Кэрри
Теперь, когда она догадалась сама, можно было и не спрашивать: густая темная кровь вытекала с ужасающей медлительностью. Обе ноги Кэрри были заляпаны и забрызганы красным, словно она переходила вброд кровяную реку.
— Больно, — простонала Кэрри. — Живот…
— Это пройдет, — попыталась успокоить ее мисс Дежардин. В душе ее смешались жалость и стыд, и чувствовала она себя немного неловко. — Надо… э-э-э… надо остановить кровь. Ты…

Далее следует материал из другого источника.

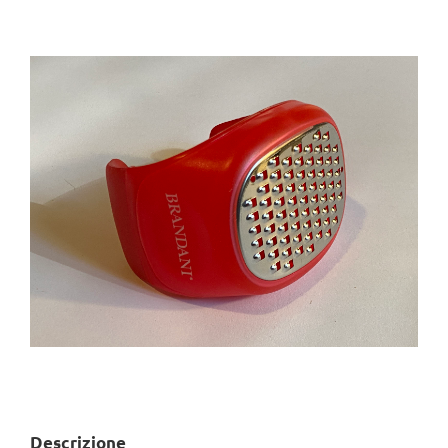
View
Larger
Image
Descrizione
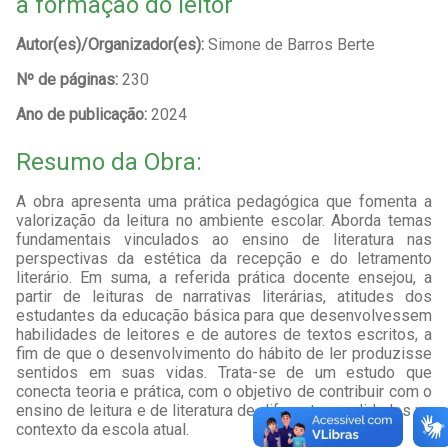
a formação do leitor
Autor(es)/Organizador(es):
Simone de Barros Berte
Nº de páginas:
230
Ano de publicação:
2024
Resumo da Obra:
A obra apresenta uma prática pedagógica que fomenta a
valorização da leitura no ambiente escolar. Aborda temas
fundamentais vinculados ao ensino de literatura nas
perspectivas da estética da recepção e do letramento
literário. Em suma, a referida prática docente ensejou, a
partir de leituras de narrativas literárias, atitudes dos
estudantes da educação básica para que desenvolvessem
habilidades de leitores e de autores de textos escritos, a
fim de que o desenvolvimento do hábito de ler produzisse
sentidos em suas vidas. Trata-se de um estudo que
conecta teoria e prática, com o objetivo de contribuir com o
ensino de leitura e de literatura de diferentes realidades no
contexto da escola atual.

Над головой вспыхнула и с громким хлопком перегорела лампочка. Мисс Дежардин испуганно вскрикнула, и ей подумалось («сейчас все рухнет к чертовой матери»), что вокруг Кэрри, когда она расстроена, подобное случается постоянно, словно невезение преследует ее по пятам. Но мысль растаяла почти так же быстро, как и появилась. Мисс Дежардин достала из сломанного автомата пакет, развернула и сказала:
— Смотри: вот так надо…
Из книги «Взорванная тень» (стр. 54).
Маргарет Уайт, мать Кэрри, родила ее 21 сентября 1963 года, причем обстоятельства, связанные с этими родами, вполне можно охарактеризовать как «весьма необычные». Более того, при внимательном изучении истории Кэрри Уайт невольно возникает устойчивое ощущение, что сама Кэрри — лишь одна сторона жизни этого довольно эксцентричного семейства, замеченная обществом.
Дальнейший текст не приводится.